◆ What you need to do
Leave the pictures in the listing below aside and reproduce exactly the lines starting with the one with "left front paw: (466, 606)" and going on through the one with "left elbow: (98, 147)", both ends included.

◆ Supplied records
————————
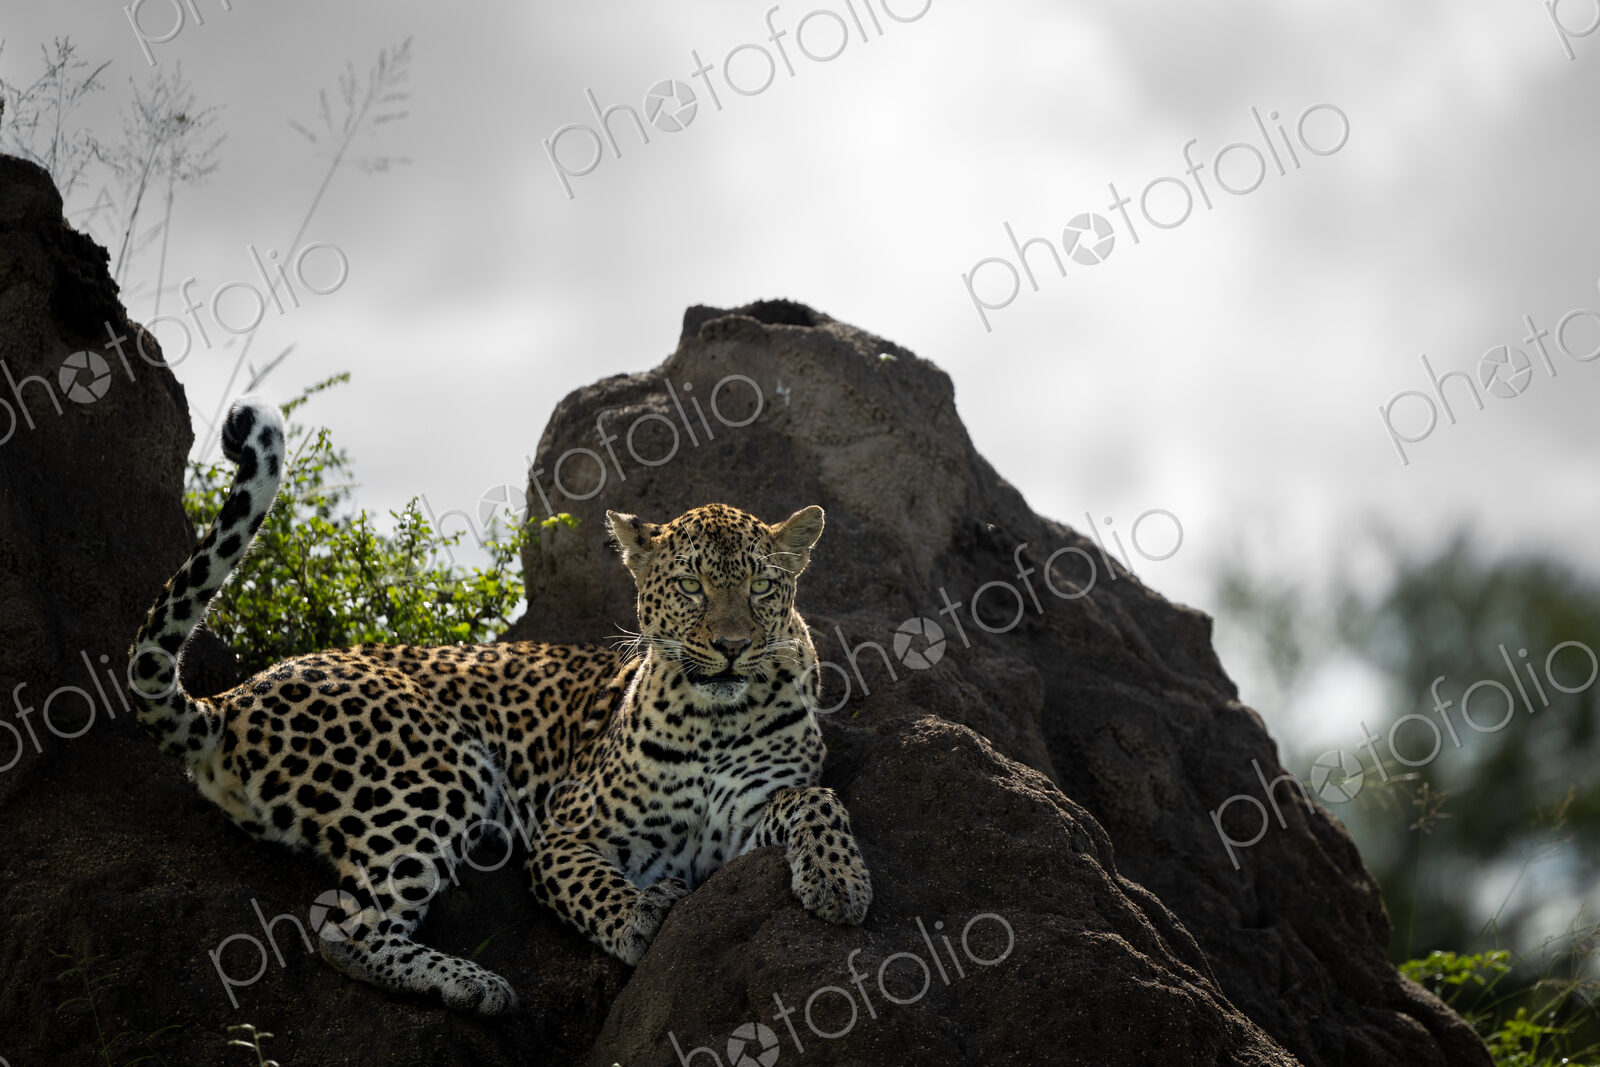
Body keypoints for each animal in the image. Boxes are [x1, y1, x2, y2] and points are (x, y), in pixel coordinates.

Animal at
————————
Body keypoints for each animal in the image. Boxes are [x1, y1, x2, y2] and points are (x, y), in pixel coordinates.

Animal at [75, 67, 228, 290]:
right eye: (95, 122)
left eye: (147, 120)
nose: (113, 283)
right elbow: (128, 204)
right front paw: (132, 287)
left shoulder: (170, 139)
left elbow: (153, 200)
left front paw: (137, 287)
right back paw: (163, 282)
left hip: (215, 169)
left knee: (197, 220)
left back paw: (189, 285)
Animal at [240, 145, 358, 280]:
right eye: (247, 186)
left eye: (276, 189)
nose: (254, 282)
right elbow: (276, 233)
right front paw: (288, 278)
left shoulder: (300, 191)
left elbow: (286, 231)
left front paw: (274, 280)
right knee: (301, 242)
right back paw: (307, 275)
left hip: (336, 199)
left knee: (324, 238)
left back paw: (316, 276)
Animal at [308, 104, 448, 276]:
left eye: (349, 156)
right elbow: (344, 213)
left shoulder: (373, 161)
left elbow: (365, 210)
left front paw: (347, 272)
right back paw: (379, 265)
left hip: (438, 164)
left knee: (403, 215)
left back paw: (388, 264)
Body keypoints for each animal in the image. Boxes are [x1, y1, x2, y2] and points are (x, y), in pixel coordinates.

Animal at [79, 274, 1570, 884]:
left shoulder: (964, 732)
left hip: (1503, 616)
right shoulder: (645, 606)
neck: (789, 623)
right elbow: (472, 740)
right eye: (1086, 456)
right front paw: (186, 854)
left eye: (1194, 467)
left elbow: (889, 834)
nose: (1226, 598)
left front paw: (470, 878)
————————
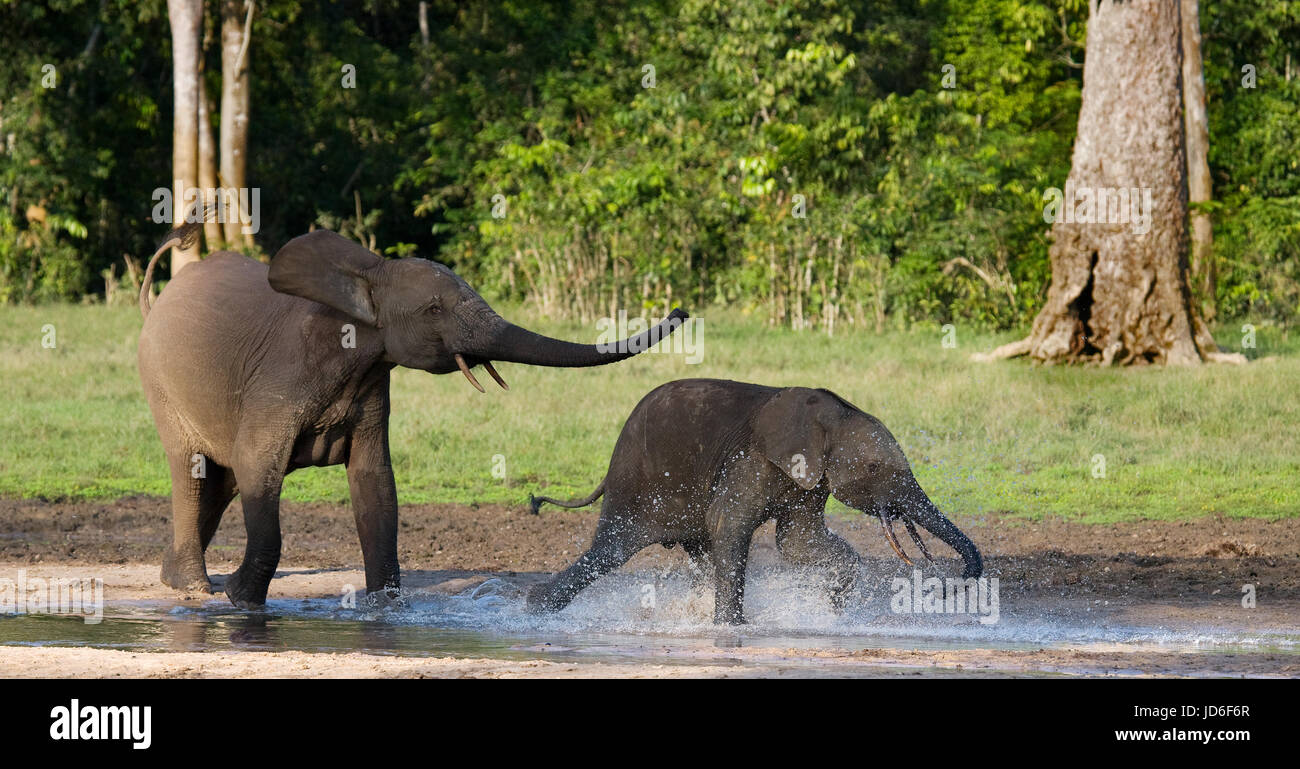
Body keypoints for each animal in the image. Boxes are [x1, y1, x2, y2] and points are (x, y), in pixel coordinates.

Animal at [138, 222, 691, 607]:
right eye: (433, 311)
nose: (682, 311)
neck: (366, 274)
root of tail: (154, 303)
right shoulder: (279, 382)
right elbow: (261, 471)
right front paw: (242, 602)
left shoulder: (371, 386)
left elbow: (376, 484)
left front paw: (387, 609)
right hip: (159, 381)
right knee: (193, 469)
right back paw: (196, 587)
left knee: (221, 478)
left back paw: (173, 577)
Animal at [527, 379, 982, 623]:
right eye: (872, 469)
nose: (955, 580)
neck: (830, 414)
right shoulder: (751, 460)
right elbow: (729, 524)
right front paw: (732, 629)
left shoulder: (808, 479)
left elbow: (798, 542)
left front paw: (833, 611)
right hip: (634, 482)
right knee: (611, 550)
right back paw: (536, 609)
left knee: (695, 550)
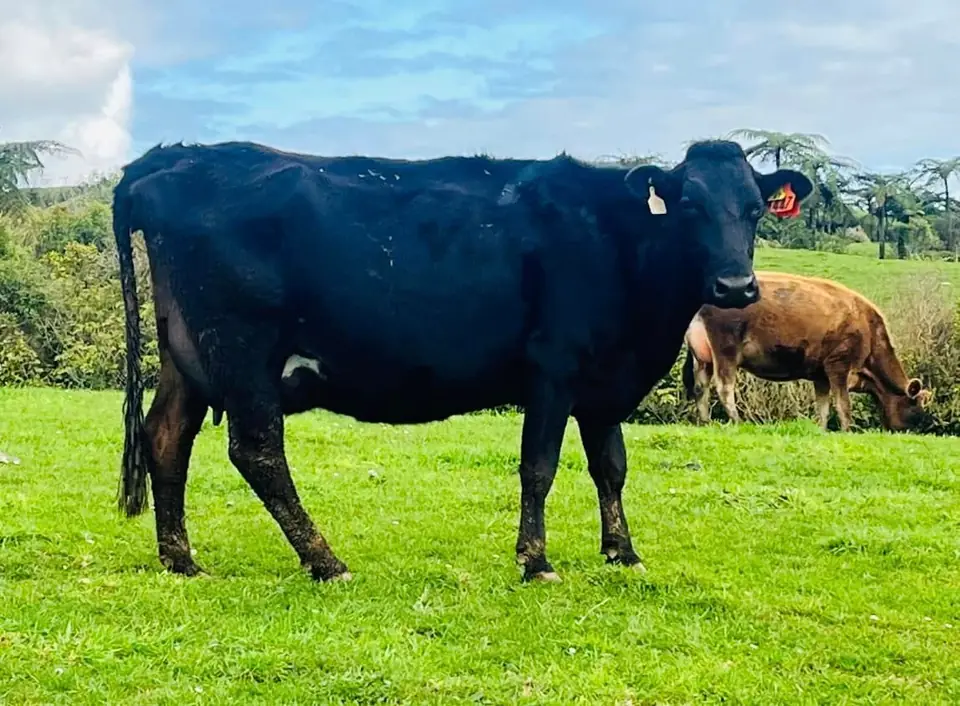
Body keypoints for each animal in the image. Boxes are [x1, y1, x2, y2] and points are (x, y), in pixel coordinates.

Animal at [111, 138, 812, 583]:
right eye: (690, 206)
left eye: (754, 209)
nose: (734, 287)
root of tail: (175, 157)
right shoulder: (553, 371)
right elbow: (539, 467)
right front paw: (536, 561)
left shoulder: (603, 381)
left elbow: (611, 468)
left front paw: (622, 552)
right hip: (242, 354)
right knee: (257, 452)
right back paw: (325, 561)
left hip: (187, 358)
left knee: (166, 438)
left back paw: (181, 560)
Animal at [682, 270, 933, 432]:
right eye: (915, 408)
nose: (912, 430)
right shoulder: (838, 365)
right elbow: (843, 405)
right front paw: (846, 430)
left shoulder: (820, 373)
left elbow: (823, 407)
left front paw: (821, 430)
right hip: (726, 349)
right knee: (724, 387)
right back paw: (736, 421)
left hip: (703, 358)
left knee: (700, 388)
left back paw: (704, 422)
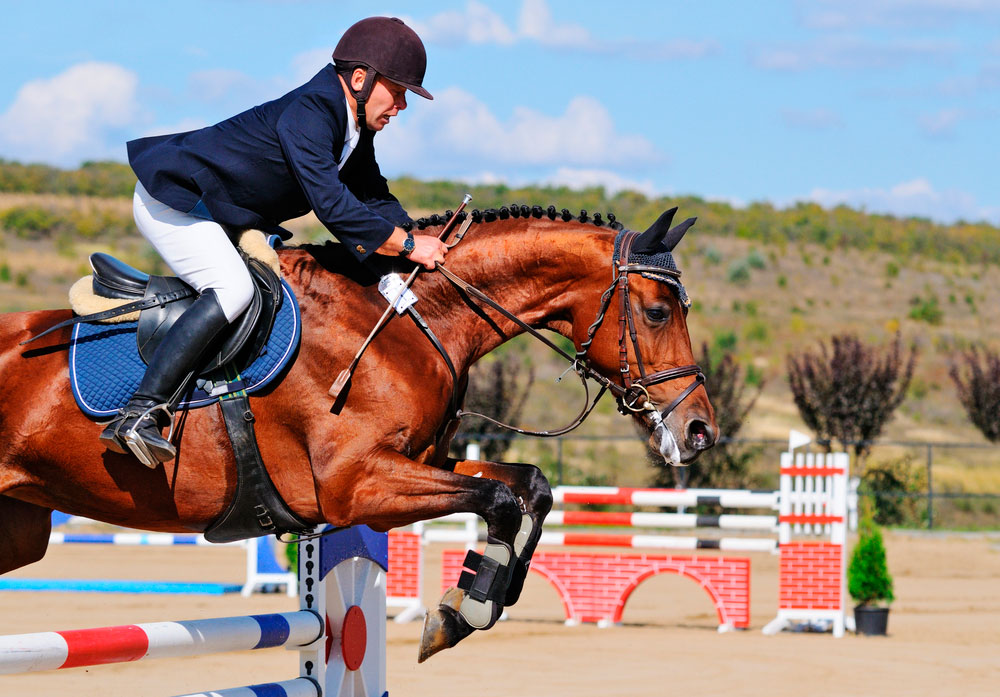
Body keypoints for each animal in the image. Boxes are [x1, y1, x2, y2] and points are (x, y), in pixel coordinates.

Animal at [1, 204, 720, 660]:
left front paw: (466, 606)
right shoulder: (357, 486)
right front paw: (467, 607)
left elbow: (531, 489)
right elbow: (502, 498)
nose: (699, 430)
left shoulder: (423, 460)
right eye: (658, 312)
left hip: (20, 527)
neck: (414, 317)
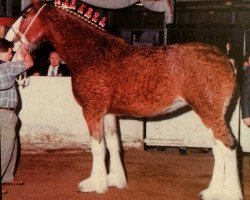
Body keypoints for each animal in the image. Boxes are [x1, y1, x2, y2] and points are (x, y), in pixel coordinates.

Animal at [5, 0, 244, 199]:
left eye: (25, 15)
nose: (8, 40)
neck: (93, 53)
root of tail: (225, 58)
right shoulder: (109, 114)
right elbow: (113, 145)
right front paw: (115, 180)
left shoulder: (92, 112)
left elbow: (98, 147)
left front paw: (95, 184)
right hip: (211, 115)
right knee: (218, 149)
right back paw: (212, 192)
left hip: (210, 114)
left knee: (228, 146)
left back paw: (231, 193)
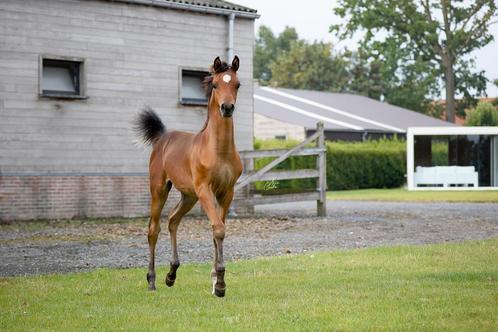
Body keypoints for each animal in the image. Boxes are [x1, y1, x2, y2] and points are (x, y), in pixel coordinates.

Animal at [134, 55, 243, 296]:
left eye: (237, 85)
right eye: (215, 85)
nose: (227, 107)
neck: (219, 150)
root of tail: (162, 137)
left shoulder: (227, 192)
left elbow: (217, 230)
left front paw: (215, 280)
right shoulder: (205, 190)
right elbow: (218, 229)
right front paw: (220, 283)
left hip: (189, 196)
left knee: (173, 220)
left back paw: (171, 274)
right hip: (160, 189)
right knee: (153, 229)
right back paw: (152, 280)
————————
◆ Response
left front paw: (466, 606)
right shoulder: (357, 486)
right front paw: (467, 607)
left elbow: (531, 489)
right elbow: (502, 498)
nose: (699, 430)
left shoulder: (423, 460)
right eye: (658, 312)
left hip: (20, 527)
neck: (414, 317)
Body keypoints for each animal in the image. Boxes are [x1, y1, x2, y2] and points are (x, y), in pixel coordinates.

Animal at [5, 0, 244, 199]:
left eye: (25, 15)
nose: (8, 40)
neck: (93, 53)
root of tail: (225, 58)
right shoulder: (109, 114)
right elbow: (113, 145)
right front paw: (115, 180)
left shoulder: (92, 112)
left elbow: (98, 147)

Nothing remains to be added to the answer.